*** DATA RECORDS ***

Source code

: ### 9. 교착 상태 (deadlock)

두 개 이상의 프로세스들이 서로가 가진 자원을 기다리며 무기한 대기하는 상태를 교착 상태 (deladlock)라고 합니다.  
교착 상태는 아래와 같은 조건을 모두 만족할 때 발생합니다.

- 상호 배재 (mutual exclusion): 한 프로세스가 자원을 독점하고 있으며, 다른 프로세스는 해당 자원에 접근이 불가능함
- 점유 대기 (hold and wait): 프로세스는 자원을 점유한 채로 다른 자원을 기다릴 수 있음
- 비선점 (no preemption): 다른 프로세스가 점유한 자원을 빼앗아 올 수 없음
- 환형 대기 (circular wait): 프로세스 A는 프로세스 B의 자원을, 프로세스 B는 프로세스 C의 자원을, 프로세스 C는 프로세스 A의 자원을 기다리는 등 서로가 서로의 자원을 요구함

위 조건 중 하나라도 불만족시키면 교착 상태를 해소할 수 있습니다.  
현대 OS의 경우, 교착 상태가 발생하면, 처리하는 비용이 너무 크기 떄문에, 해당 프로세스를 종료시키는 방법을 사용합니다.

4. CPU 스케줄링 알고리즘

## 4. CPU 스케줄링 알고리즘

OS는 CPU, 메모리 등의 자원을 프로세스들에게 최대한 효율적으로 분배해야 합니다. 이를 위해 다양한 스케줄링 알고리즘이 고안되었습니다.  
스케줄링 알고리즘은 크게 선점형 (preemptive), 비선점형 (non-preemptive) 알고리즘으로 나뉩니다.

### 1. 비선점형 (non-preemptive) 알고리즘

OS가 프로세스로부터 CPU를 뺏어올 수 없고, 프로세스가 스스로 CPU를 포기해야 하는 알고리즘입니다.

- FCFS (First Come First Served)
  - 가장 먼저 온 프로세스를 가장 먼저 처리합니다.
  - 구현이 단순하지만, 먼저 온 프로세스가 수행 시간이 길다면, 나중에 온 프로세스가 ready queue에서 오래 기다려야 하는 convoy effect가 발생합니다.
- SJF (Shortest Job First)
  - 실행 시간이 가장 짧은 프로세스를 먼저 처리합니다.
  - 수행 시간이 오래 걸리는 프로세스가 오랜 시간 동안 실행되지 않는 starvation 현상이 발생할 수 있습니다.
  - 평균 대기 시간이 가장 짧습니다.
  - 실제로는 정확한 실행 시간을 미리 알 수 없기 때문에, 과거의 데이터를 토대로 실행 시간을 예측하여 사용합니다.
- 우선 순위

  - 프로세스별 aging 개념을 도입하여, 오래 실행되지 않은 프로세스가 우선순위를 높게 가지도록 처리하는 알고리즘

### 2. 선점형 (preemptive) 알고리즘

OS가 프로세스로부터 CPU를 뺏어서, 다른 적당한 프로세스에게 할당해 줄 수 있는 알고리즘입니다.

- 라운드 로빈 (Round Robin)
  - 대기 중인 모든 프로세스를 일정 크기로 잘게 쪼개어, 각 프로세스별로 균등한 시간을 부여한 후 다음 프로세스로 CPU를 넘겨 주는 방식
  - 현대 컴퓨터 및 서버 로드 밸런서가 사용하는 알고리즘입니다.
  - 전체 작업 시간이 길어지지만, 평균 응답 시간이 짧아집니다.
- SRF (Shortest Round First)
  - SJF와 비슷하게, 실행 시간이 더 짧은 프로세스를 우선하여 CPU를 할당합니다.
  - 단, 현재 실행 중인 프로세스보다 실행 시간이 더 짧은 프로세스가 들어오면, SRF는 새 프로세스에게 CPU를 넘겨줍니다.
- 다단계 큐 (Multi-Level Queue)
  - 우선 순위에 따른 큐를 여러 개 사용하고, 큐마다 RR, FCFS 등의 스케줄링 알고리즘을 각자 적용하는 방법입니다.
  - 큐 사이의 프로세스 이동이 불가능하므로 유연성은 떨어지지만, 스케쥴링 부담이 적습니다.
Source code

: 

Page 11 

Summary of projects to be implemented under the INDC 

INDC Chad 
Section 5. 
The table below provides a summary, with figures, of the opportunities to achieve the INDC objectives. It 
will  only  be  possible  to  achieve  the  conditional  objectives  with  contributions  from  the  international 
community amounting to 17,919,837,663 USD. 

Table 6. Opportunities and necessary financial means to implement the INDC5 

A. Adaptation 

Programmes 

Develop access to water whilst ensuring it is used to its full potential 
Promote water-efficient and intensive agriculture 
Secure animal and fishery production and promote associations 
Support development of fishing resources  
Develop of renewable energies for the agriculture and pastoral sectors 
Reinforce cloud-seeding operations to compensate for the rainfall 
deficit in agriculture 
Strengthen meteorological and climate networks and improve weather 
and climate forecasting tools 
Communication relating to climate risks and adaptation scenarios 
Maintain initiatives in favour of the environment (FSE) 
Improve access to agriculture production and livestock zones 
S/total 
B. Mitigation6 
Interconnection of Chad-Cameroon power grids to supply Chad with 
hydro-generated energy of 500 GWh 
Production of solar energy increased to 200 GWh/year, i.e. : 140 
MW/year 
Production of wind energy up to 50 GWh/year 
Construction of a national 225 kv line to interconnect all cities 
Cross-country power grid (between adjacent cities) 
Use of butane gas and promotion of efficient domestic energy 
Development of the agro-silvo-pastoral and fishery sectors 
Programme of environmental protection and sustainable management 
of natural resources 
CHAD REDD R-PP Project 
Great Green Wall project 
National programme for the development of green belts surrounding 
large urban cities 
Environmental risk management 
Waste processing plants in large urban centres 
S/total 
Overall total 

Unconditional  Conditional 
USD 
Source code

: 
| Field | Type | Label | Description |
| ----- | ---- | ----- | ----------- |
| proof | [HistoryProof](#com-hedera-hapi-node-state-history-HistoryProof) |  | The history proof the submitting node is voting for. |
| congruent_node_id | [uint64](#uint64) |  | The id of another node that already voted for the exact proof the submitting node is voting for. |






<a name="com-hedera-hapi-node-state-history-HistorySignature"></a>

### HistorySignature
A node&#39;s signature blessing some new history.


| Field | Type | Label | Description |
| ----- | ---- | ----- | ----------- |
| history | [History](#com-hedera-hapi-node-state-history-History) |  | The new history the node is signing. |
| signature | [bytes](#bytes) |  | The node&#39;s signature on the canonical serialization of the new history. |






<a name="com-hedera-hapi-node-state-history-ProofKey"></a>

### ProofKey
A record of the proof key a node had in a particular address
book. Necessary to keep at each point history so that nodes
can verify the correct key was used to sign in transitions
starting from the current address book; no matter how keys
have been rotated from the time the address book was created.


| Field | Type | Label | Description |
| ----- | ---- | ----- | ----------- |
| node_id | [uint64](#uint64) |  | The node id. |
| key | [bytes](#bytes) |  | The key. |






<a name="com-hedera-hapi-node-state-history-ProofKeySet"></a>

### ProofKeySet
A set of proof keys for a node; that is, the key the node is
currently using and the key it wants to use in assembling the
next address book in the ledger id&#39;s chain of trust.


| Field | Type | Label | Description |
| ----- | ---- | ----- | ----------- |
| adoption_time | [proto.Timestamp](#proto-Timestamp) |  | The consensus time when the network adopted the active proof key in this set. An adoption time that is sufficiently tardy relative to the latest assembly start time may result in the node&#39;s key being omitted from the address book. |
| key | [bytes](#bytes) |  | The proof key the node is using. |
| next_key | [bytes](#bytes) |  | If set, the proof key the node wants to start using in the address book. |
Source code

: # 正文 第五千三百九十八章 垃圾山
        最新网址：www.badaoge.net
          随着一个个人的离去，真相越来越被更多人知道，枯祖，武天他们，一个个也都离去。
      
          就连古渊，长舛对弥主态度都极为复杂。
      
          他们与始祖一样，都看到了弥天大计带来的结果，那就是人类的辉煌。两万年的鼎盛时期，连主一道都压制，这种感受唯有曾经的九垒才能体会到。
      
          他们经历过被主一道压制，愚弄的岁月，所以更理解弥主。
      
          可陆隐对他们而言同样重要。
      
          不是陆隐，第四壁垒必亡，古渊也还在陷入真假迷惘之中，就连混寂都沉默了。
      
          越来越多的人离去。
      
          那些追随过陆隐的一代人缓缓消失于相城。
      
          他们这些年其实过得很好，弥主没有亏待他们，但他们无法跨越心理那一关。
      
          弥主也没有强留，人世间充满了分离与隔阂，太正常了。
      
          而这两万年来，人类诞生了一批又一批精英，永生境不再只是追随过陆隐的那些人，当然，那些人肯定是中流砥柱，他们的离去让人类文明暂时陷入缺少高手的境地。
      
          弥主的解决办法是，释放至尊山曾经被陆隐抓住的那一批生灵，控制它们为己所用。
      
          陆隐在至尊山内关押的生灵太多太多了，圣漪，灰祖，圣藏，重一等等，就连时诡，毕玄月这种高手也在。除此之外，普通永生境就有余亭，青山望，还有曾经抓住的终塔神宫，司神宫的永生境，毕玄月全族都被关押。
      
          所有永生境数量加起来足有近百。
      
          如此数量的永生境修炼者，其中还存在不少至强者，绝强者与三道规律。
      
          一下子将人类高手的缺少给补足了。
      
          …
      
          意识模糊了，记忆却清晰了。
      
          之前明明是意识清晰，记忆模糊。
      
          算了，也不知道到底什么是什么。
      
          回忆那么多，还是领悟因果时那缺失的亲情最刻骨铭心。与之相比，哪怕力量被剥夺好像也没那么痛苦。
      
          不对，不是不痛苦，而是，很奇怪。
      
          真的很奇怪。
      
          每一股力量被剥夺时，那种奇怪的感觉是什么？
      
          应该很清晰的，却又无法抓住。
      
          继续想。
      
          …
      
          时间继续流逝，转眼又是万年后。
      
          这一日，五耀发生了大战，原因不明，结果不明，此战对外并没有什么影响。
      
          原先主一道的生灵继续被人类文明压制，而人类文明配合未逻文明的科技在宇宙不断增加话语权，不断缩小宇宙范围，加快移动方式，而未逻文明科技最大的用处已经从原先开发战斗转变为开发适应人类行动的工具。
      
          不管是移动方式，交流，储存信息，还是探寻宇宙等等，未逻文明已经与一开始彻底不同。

***

> [EXERCISE DETAILS]: Can you retype, character for character, the stretch of the rows above that runs from the line containing "- 상호 배재 (mutual" through the line containing "현대 OS의 경우, 교착", including both of those lines?

> [RESULT OF THE EXERCISE]:
- 상호 배재 (mutual exclusion): 한 프로세스가 자원을 독점하고 있으며, 다른 프로세스는 해당 자원에 접근이 불가능함
- 점유 대기 (hold and wait): 프로세스는 자원을 점유한 채로 다른 자원을 기다릴 수 있음
- 비선점 (no preemption): 다른 프로세스가 점유한 자원을 빼앗아 올 수 없음
- 환형 대기 (circular wait): 프로세스 A는 프로세스 B의 자원을, 프로세스 B는 프로세스 C의 자원을, 프로세스 C는 프로세스 A의 자원을 기다리는 등 서로가 서로의 자원을 요구함

위 조건 중 하나라도 불만족시키면 교착 상태를 해소할 수 있습니다.  
현대 OS의 경우, 교착 상태가 발생하면, 처리하는 비용이 너무 크기 떄문에, 해당 프로세스를 종료시키는 방법을 사용합니다.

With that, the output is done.